■ Görev A ■
Lütfen belgesel hakkındaki metinden "tüm bölümlerinde emekli" sözleriyle açılıp "olasıdır, şaşırmamak gerek." ile kapanan bölümü olduğu gibi aktarın.
■ Görev B ■
Belgesel hakkındaki metne göre yapımın bütün bölümleri toplamda ne kadar sürüyor?

------ Verilen Metin ------

• mehmet ali birand, can dündar ve bülent çaplı'lının birlikte yaptığı belgeselin adı. yakın zamanda kitap haline gelip, imge imzasıyla raflarda yerini almıştır. kapak tasarımını mehmet sobacı'nın yaptığı kitap için saatlerce diyalogları yazı halinde deşifre eden insanlara ise kitapta bir teşekkür bile edilmemesi de, kitabın ismiyle çelişircesine anti demokratiktir bence. para almış olsak neyse lan.
  • 10 bölümlük belgesel dizi.

    tüm bölümlerinde emekli ordu mensuplarından devlet adamlarına, yazarlardan gazetecilere kadar birinci şahıstan alınan yorumlarla ve bilgilerle harmanlanmış toplamda 7 saat süren bir yapımdır. ülkenin yakın tarihinden bihaber yeni nesiller izlediğinde vay anam vay neler dönmüş serhat ya şeklinde tepki vermesi olasıdır, şaşırmamak gerek.

------ Sağlanan Bilgiler ------

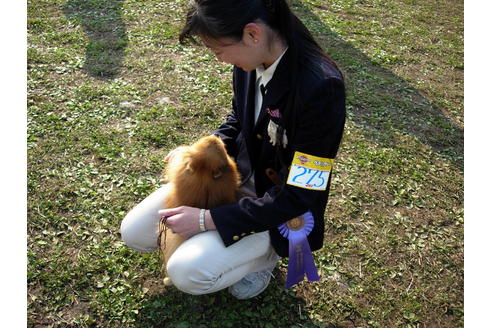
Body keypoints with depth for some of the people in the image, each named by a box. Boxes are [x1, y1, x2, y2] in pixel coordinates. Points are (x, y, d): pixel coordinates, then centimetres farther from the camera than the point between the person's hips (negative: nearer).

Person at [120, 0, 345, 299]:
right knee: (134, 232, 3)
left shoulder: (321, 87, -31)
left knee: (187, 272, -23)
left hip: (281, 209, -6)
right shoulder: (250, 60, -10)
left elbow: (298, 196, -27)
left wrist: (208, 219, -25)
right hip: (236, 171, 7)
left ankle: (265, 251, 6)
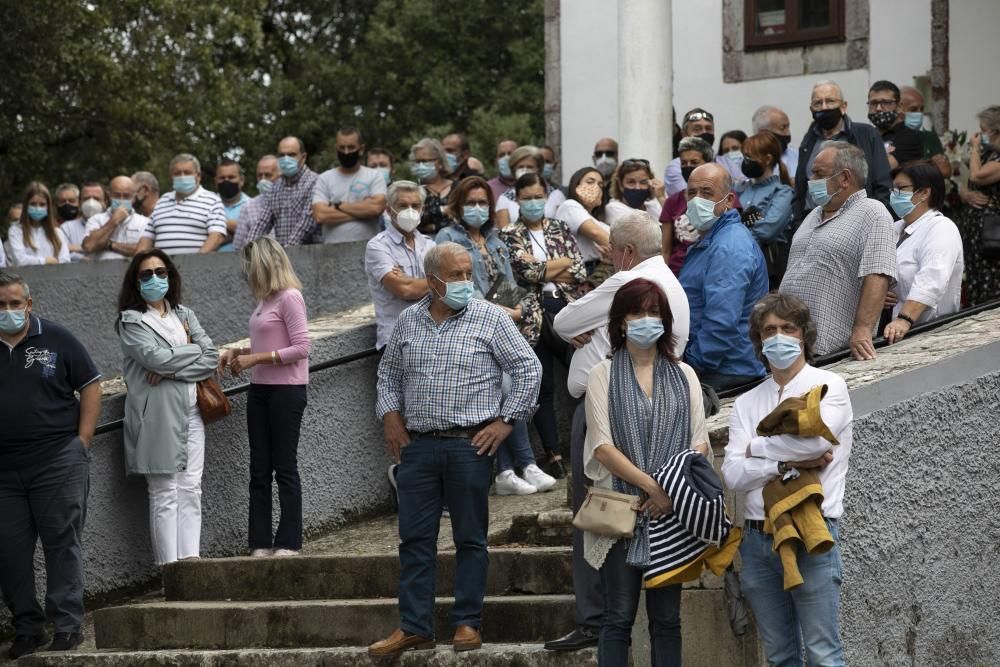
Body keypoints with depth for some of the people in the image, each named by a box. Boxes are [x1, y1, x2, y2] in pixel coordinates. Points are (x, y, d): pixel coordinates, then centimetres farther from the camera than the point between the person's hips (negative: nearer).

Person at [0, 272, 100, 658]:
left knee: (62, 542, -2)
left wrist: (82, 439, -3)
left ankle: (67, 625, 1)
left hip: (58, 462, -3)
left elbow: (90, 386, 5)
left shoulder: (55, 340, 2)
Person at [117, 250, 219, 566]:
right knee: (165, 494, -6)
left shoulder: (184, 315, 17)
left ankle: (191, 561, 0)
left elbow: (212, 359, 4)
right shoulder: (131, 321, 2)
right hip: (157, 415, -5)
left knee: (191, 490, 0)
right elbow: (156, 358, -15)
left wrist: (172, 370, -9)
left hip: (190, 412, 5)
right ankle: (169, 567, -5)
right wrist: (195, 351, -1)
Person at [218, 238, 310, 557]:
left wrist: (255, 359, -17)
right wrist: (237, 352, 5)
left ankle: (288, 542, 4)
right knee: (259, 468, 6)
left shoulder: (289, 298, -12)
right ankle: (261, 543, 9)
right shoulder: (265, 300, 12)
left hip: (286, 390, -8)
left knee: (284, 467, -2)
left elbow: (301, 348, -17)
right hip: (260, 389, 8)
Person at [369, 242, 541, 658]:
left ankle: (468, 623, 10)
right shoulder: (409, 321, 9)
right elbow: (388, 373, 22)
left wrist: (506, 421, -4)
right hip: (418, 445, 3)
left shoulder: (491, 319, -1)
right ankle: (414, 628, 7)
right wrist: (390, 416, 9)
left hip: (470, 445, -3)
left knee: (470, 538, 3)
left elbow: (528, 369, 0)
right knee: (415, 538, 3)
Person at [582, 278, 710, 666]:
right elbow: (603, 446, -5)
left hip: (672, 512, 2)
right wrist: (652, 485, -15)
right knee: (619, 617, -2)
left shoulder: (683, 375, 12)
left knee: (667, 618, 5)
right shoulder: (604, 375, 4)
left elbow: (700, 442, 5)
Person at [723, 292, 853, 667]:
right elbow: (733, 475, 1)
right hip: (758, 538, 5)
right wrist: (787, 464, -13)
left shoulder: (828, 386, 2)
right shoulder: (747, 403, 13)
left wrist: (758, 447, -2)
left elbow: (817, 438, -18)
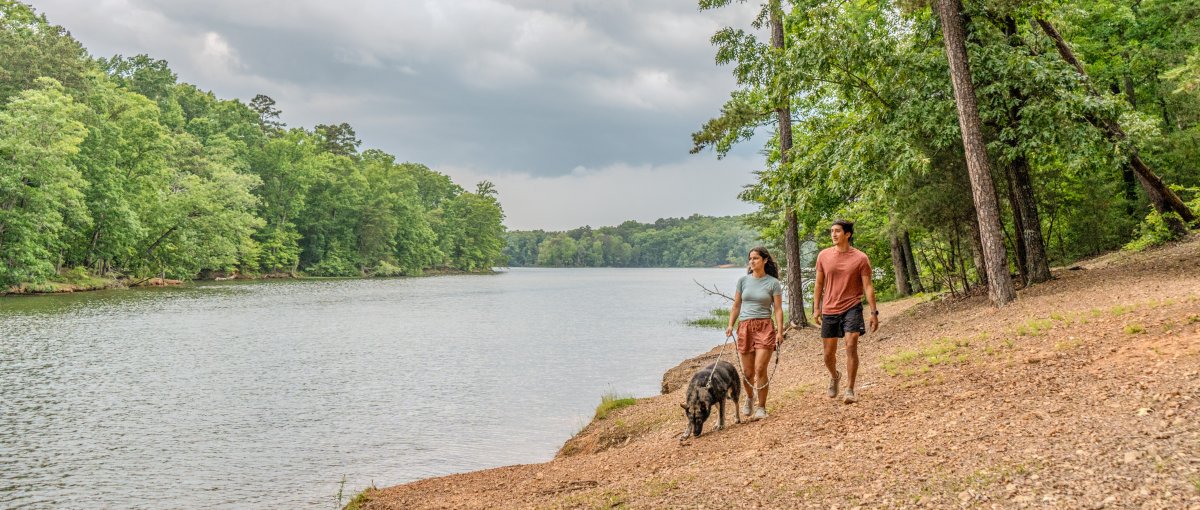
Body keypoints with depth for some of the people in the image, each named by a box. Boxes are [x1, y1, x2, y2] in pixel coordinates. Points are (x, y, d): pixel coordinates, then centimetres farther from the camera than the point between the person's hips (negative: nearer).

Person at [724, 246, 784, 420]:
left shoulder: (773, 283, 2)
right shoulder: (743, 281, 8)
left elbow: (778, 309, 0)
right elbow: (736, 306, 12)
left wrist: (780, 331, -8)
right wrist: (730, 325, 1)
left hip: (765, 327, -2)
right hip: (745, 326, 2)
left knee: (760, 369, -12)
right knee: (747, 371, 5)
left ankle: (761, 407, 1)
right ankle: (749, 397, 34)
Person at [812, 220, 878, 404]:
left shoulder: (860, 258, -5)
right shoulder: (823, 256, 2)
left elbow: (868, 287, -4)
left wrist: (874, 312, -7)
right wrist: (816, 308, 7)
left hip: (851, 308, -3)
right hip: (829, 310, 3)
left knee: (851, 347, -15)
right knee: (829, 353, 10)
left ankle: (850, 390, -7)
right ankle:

------

■ Yazılı Yanıt A ■
tüm bölümlerinde emekli ordu mensuplarından devlet adamlarına, yazarlardan gazetecilere kadar birinci şahıstan alınan yorumlarla ve bilgilerle harmanlanmış toplamda 7 saat süren bir yapımdır. ülkenin yakın tarihinden bihaber yeni nesiller izlediğinde vay anam vay neler dönmüş serhat ya şeklinde tepki vermesi olasıdır, şaşırmamak gerek.

■ Yazılı Yanıt B ■
Toplamda 7 saat sürüyor.